Comment by bell-cot
7 hours ago
Harsh Old Geezer Take:
- You either ignored your history education, or (more likely) you are yet another victim of the systematic gutting of history education over the past half-ish century. (Which our society's "rich get richer" 0.01% are mostly responsible for, generally in the names of "replace with job skills" and serve-them-better ideologies.) Test: How many of the following huge changes do you think back-in-the-day young people were warned well in advance of, by the older folks - Crash of '29, Great Depression, WWII, Nuclear Cold War, Civil Rights Era Upheavals, Arab Oil Embargo, Inflation, ... ?
- The "you can be anything you want..." line is obviously for (1) emotional encouragement and (2) younger children. Once you know (say) that the US has >300M people, but only 50 state governors - it's kinda obvious that it can't literally be true for even the children of the 0.01%. But if you're a well-intended parent/teacher/councilor without any special knowledge of the future, the "work hard and apply yourself" is still good general advice. Statistically, there have been very few situations where being an idle layabout turned out better, long-term.
- At least in people who care about children, there is a very real cognitive bias toward keeping kids happy. Yes, that means working to making the world look better (to the kids) than what it actually seems to be. And telling them certain things about Santa Claus and such. Whether this bias is genetic, culturally transmitted, or both - natural selection seems to favor it.
- Over the long term, societies vary greatly in how equitably their wealth is distributed...but large, externally-secure societies have a very strong bias toward the rich getting richer, and everyone else getting poorer. Basically that's because the most sociopathic and greedy folks keep doing whatever it takes to move up and "satisfy" their longings, vs. decent folks aren't motivated enough to keep fighting back hard. Though as things get worse and worse for the 99%, it gets tougher to keep the poor from rising up and overthrowing in their masters. Historically, the #1 strategy of the 0.01%, to keep themselves on top and the oppressed masses in their place, has been https://en.wikipedia.org/wiki/Divide_and_conquer. Which, sadly, still seems to be doing a "great" job today...

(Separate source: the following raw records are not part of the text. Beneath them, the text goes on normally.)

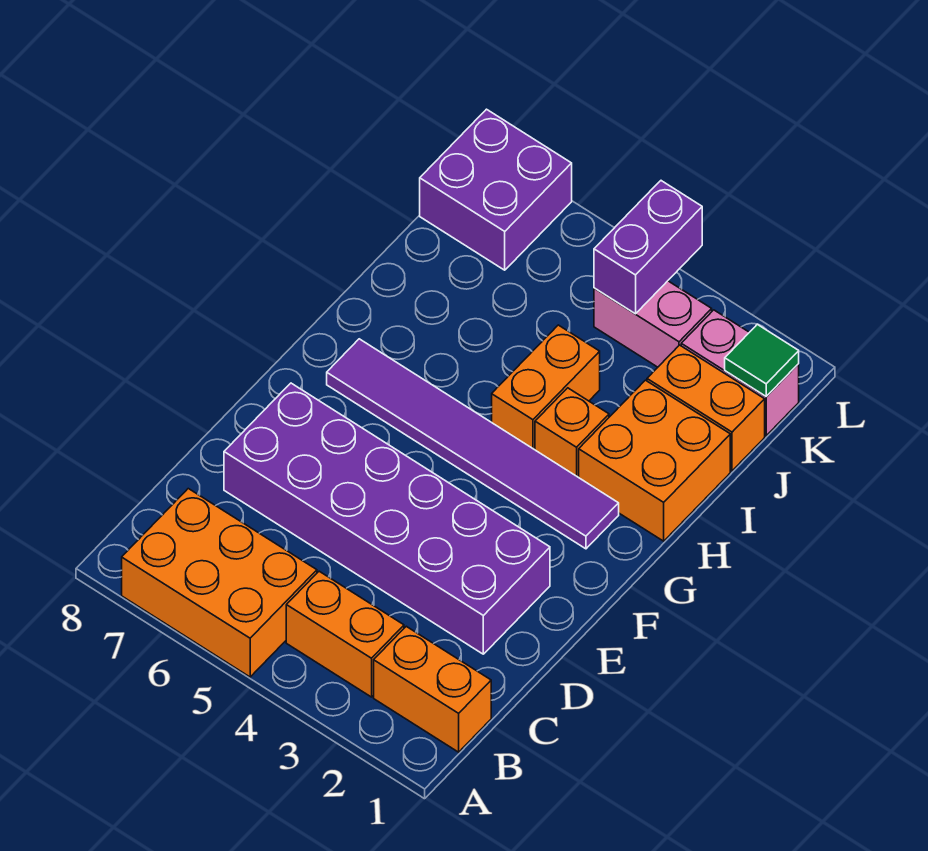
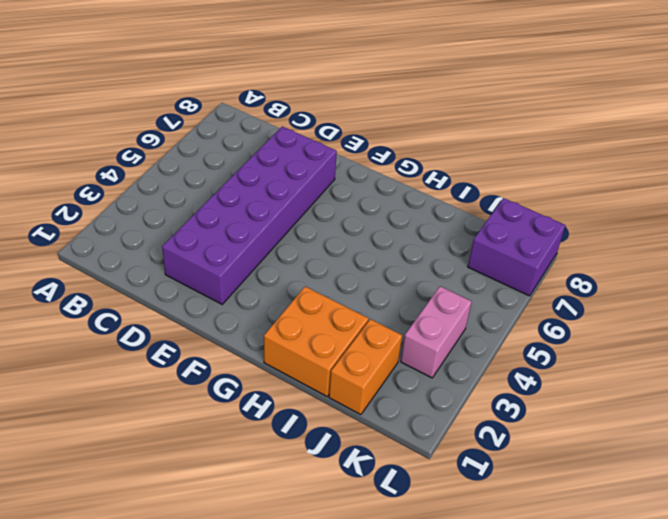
none -> orange 2x3 brick [122,489,317,677]
none -> orange 1x2 brick [374,626,491,752]
none -> orange 1x2 brick [286,571,404,697]

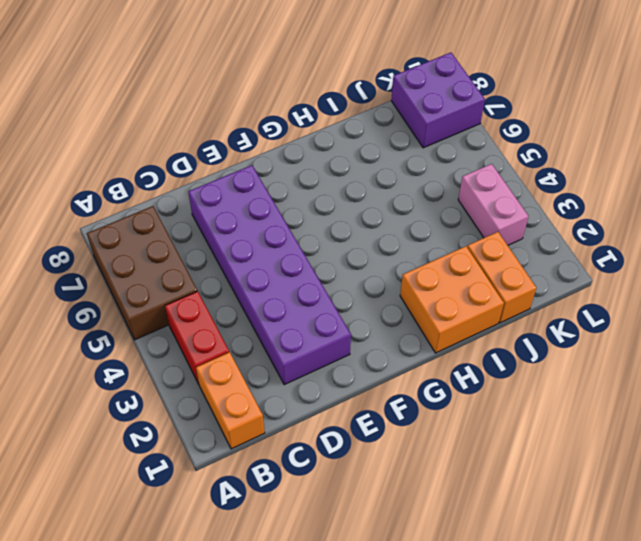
brown 2x3 brick [87,206,197,340] -> orange 2x3 brick [122,489,317,677]
red 1x2 brick [165,291,229,384] -> orange 1x2 brick [286,571,404,697]
none -> purple 1x6 tile [327,339,619,549]
none -> orange 1x1 brick [535,388,609,477]
none -> orange 1x2 brick [492,325,600,450]

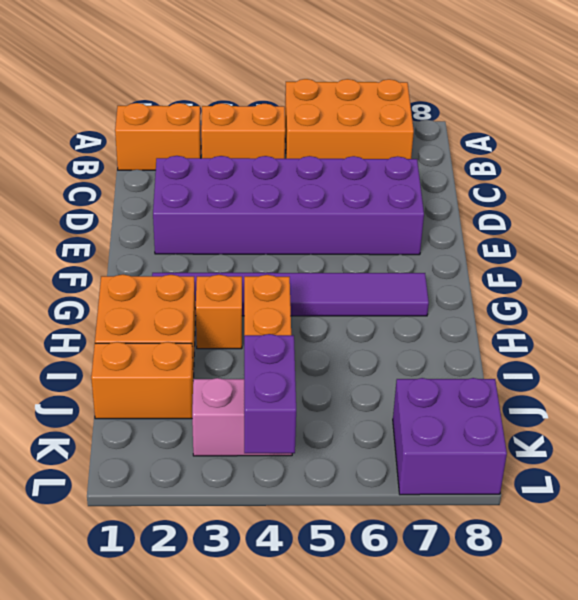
none -> pink 1x2 brick [681,310,799,436]
none -> green 1x1 tile [725,324,799,396]

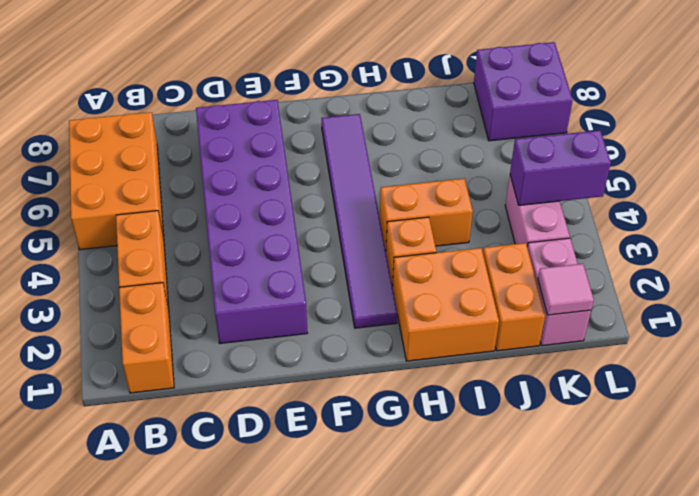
pink 1x1 tile [538,264,594,315] -> green 1x1 tile [725,324,799,396]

>you are yet another victim of the systematic gutting of history education over the past half-ish century.
Sure, maybe I am. Though, the history taught in school books is a warped, "history is written by the victors" take on how events actually unfolded back then, not an objective source of truth. So you being a product of an ungutted education(more like indoctrination) system doesn't really put you in a better light as you think it does, especially when you look at how boomers vote and how in touch(or otherwise) they are with current day reality. At least Gen-Z had access to alternative sources from all over the world thanks to the internet, for better and for worse, so they have diverging opinions on this topic, rather than only what the schools programed in their brains.
>Test: How many of the following huge changes do you think back-in-the-day young people were warned well in advance of, by the older folks - Crash of '29, Great Depression, WWII, Nuclear Cold War, Civil Rights Era Upheavals, Arab Oil Embargo, Inflation, ... ?
The question is how much you want to bet that humanity will repeat the same mistakes that led to those events? I bet 100%.
>- The "you can be anything you want..." line is obviously for (1) emotional encouragement and (2) younger children.
And what happens to people who've been groomed with that mindset since childhood? Do you think they suddenly flip a maturity switch and forget all that indoctrination when they turn 17/18 and get access to student loans? Your frontal lobe isn't fully developed till 25. If you want kids to make mature choices you need to hit them with mature harsh reality which nobody wants to do because we coddle kids till it's too late.
>Yes, that means working to making the world look better (to the kids) than what it actually seems to be.
Kids making the world look better, should be about keeping your environment clean and planting trees and such, not programming their minds with unreal platitudes that ignore the way current economy is set to work(against them). Because you're gonna create a lot of unhappy and disgruntled young adults that will want to see the world burn to the ground once they realize they've been duped their whole lives.
>Historically, the #1 strategy of the 0.01%, to keep themselves on top and the oppressed masses in their place, has been https://en.wikipedia.org/wiki/Divide_and_conquer. Which, sadly, still seems to be doing a "great" job today.
So then we should clap for people who ignore this known fact, and lie to kids that the world doesn't work like that, when we all know it does?